Besides, the OECD report dated 20 March 2019 noted that, for all 44 parties to the Convention, non-trial resolution instruments have become the primary enforcement vehicle of anti-foreign bribery laws. In particular, the US, Germany and the UK used non-trial instruments to resolve respectively 96%, 79% and 79% of their foreign bribery cases.
Out of the 23 parties who have successfully concluded a foreign bribery action, (i) seven countries (Australia, Brazil, Chile, Israel, the Netherlands, Spain and Switzerland) only opted for non-trial resolutions, (ii) eight countries enforced through both trial and non-trial resolutions (Canada, France, Germany, Italy, Norway, Sweden, the United Kingdom and the United States) and (iii) eight countries only enforced through trials (Austria, Belgium, Bulgaria, Hungary, Japan, Korea, Luxembourg and Poland).

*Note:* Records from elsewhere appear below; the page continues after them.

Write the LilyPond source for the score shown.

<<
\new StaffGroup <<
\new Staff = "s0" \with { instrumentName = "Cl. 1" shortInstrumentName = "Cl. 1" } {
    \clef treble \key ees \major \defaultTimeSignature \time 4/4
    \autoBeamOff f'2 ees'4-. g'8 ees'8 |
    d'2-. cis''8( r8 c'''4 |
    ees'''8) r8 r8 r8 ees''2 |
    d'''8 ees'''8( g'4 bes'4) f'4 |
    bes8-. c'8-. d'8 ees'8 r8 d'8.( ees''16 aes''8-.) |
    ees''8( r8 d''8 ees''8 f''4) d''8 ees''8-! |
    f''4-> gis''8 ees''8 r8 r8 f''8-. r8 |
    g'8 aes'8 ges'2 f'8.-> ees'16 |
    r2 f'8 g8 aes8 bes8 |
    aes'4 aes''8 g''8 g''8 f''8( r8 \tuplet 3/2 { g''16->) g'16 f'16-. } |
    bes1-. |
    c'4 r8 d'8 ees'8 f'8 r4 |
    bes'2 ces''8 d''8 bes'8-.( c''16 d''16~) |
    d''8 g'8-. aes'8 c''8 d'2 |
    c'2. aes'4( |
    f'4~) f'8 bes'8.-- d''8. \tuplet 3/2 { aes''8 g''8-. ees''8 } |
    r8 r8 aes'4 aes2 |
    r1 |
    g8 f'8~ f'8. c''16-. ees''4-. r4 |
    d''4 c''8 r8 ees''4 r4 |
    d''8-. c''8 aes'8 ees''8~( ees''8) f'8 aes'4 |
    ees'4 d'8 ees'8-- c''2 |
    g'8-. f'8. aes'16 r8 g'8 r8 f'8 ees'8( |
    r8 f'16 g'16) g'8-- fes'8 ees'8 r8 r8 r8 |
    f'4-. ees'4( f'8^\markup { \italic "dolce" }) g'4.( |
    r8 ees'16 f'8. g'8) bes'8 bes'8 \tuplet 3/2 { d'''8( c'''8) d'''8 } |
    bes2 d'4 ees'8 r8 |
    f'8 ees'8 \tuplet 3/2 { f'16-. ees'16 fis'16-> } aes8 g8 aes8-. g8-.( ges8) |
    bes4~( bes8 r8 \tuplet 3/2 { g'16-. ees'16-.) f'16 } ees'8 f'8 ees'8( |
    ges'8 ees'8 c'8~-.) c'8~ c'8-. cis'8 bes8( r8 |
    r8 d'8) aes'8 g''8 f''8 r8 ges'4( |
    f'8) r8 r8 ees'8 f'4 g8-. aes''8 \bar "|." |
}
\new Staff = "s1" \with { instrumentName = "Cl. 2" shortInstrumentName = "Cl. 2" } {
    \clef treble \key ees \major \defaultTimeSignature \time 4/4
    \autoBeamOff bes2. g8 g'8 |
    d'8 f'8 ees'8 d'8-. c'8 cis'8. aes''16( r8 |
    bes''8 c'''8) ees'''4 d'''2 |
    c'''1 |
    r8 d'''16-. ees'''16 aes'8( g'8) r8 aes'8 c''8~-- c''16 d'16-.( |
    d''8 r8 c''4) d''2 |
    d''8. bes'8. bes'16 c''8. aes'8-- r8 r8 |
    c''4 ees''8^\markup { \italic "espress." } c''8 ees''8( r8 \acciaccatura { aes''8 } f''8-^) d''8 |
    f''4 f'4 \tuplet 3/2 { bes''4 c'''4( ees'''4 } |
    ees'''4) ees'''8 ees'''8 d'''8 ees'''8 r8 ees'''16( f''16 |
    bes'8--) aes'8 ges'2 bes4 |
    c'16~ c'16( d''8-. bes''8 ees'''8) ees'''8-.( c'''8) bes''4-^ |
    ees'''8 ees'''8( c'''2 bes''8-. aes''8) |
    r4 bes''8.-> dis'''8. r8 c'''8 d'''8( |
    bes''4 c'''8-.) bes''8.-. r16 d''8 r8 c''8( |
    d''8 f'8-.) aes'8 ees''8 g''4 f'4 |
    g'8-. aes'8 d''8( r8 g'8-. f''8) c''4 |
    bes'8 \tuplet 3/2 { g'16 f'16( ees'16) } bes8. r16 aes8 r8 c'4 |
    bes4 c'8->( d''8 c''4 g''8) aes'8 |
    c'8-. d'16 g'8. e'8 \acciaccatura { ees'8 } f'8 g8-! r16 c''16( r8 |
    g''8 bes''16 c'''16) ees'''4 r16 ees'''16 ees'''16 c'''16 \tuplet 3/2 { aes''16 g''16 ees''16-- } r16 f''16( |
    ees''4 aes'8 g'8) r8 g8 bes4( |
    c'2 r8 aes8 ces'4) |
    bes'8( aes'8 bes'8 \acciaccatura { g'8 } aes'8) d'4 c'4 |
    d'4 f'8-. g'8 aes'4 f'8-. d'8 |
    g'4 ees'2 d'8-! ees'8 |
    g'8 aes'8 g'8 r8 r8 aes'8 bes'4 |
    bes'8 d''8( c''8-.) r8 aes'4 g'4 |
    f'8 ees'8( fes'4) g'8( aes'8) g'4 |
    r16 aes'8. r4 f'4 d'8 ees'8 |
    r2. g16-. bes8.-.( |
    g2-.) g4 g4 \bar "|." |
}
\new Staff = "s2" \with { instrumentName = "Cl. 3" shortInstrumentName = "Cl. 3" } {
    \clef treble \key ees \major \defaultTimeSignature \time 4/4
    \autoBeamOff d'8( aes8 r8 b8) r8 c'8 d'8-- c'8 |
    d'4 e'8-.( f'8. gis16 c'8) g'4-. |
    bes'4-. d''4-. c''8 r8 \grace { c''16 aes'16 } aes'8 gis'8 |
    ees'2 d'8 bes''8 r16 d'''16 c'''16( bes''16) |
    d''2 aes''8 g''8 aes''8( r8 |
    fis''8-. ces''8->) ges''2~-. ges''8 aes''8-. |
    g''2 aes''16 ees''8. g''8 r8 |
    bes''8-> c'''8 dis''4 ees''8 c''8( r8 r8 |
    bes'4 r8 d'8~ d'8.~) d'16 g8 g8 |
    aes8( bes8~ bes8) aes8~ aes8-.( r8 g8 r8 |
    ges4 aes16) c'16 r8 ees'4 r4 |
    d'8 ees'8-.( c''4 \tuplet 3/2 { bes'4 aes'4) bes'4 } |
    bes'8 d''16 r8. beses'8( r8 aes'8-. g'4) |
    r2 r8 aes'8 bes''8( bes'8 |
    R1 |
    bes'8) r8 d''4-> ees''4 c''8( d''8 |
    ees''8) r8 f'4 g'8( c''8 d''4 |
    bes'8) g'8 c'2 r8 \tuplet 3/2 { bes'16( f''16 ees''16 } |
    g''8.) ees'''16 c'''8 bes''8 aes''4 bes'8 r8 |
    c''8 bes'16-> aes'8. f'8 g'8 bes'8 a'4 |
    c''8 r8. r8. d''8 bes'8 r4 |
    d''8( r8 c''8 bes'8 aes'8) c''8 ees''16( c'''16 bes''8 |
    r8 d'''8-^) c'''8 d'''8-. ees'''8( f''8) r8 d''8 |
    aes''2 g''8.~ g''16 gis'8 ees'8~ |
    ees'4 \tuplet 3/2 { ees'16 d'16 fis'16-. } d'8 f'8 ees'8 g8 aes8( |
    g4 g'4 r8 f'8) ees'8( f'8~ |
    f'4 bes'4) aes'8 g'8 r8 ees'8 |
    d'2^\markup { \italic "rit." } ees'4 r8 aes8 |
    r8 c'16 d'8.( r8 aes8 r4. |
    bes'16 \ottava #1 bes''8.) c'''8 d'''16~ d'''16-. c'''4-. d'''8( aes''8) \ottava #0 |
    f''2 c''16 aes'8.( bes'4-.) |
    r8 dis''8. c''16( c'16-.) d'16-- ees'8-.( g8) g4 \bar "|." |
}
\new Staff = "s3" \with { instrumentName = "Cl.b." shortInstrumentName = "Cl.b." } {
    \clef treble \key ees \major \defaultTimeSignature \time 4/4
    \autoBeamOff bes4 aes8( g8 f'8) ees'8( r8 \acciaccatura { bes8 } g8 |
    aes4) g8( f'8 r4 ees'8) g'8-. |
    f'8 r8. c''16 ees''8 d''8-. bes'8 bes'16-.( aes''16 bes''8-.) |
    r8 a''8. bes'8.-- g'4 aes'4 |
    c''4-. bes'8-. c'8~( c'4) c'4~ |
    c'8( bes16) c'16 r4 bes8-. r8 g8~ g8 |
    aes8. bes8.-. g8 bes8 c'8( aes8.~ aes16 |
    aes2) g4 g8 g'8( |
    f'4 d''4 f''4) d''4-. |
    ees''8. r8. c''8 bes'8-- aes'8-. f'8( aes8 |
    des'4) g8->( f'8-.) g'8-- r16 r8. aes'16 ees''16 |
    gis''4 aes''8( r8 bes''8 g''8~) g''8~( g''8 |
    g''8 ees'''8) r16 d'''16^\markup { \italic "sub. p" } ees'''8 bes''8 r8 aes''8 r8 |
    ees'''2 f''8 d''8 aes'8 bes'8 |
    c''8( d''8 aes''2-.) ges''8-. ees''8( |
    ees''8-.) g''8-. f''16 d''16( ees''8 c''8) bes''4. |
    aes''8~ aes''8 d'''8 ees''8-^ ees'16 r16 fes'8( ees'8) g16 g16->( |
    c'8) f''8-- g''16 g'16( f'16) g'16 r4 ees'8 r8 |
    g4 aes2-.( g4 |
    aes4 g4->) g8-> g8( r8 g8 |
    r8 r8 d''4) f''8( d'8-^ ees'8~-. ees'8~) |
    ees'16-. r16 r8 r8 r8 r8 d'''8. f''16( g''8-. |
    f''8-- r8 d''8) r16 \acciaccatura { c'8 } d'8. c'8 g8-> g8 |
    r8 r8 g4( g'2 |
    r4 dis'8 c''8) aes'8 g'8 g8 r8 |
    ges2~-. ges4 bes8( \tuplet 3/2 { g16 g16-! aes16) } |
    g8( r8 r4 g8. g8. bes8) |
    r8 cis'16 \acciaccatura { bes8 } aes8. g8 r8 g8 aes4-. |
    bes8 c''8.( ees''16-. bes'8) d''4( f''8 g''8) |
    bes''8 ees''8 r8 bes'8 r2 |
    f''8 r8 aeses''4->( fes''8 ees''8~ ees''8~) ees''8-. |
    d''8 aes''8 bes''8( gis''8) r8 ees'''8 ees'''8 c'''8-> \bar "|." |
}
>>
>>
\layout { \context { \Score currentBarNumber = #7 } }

Among the countries that have relied on both trial and non-trial resolutions, the vast majority of their resolutions were, on average, concluded through non-trial resolutions. France is the jurisdiction least likely to conclude a foreign bribery matter without trial, concluding only two of 18 resolutions (11%) through its public-interest judicial convention. Italy was the most likely to resort to a non-trial resolution, having reportedly concluded 20 of 21 foreign bribery resolutions (approximatively 95%) through its Patteggiamento procedure.
Even if a key feature of all non-trial resolutions systems is the incentive for a reduced sanction, companies should not forget that if they are innocent, it is not the natural way to go. This is why the decision whether to defend themselves in trial or co-operate with the prosecuting authority should be made seriously and further to criminal lawyers’ advice. In France, the asymmetry of information between the Public Prosecutor’s Office and the company concerned, which has very little visibility over what it incurs, contrary to the US where the Sentencing Guidelines define precise coefficients and score ranges, makes this decision even more delicate.
In light of these introductory remarks, which are inevitably made from a continental European perspective, the expert contributions in the following pages constitute an essential resource, as they give precise insights about what is going on in each country.
We express our deep gratitude to all authors for their valuable work.
May practitioners find in this Guide all helpful information to better capture and manage legal risks arising from anti-corruption rules globally.